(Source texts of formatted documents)
=== Section Start ===

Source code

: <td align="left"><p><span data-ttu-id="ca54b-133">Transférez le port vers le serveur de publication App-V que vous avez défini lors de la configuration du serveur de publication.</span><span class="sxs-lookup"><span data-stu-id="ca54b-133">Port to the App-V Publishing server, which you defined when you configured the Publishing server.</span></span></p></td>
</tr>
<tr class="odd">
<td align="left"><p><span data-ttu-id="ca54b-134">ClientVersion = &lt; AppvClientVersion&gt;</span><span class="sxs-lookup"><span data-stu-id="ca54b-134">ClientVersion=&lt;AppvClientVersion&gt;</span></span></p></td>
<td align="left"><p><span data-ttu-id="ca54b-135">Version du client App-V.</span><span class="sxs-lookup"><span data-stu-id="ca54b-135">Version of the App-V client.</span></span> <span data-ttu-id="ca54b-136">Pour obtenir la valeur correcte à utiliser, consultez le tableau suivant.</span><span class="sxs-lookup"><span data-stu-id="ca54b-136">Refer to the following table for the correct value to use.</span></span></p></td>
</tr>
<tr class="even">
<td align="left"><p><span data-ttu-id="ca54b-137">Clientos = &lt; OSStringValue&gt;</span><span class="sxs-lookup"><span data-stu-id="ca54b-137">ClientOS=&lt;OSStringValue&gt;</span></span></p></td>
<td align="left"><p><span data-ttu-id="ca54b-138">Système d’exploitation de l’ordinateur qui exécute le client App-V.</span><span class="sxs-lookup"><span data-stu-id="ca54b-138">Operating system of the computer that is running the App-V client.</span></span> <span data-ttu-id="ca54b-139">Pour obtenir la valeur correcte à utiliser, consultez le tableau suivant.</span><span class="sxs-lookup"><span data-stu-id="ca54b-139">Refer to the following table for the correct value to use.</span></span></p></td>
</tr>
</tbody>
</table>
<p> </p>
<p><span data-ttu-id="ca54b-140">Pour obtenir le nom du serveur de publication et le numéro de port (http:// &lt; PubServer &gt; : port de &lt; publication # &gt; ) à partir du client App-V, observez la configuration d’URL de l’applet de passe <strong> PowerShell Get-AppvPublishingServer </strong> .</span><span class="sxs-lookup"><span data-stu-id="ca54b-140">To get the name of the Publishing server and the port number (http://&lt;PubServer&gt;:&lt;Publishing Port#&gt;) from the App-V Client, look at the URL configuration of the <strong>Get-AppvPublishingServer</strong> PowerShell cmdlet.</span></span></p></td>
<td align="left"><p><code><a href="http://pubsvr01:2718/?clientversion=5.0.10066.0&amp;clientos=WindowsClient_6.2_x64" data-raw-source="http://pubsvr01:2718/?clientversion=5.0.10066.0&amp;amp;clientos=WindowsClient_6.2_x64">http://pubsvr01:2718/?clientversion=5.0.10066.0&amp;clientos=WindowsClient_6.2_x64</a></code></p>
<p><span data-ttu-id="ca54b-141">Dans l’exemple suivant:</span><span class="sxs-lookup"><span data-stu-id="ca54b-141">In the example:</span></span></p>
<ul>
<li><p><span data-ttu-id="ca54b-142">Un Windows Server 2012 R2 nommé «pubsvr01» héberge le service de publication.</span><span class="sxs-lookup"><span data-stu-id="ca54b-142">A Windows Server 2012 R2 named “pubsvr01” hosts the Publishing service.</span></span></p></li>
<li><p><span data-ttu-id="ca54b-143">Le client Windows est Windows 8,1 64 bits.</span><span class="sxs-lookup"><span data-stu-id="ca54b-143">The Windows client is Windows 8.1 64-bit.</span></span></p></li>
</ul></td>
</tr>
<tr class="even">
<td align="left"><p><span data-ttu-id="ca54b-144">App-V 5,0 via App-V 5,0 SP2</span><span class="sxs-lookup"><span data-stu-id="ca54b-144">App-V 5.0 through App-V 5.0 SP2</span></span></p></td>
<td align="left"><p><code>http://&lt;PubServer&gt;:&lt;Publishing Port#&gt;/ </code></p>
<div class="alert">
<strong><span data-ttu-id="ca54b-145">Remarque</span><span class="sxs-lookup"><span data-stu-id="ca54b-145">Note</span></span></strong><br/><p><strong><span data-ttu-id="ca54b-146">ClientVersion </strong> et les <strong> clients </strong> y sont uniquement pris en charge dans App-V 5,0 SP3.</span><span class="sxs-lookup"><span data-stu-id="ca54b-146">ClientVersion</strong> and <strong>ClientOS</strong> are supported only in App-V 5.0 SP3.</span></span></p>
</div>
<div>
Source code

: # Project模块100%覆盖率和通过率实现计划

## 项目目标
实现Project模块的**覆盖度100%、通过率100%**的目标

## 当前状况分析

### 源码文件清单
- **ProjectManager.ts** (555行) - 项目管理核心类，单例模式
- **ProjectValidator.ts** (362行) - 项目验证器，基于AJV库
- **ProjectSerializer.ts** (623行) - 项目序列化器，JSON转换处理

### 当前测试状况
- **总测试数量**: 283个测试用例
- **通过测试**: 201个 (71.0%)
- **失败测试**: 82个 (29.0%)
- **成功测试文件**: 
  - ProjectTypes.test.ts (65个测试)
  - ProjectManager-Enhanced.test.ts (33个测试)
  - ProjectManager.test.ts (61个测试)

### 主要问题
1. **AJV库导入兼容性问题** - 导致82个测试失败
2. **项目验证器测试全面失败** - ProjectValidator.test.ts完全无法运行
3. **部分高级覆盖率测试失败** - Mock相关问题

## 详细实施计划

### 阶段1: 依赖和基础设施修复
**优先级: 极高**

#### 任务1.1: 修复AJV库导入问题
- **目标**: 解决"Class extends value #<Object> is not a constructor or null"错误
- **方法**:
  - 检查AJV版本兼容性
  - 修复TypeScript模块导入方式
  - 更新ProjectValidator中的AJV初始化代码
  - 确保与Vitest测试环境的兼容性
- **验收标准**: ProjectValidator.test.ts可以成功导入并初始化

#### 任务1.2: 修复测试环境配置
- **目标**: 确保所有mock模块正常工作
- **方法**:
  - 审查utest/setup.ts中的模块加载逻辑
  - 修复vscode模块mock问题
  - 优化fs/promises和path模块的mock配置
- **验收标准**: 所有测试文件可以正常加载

=== Section End ===

Aim of the task »
Taking the records above as input, show every line in which the word "验收标准" is present.

Result of this task »
- **验收标准**: ProjectValidator.test.ts可以成功导入并初始化
- **验收标准**: 所有测试文件可以正常加载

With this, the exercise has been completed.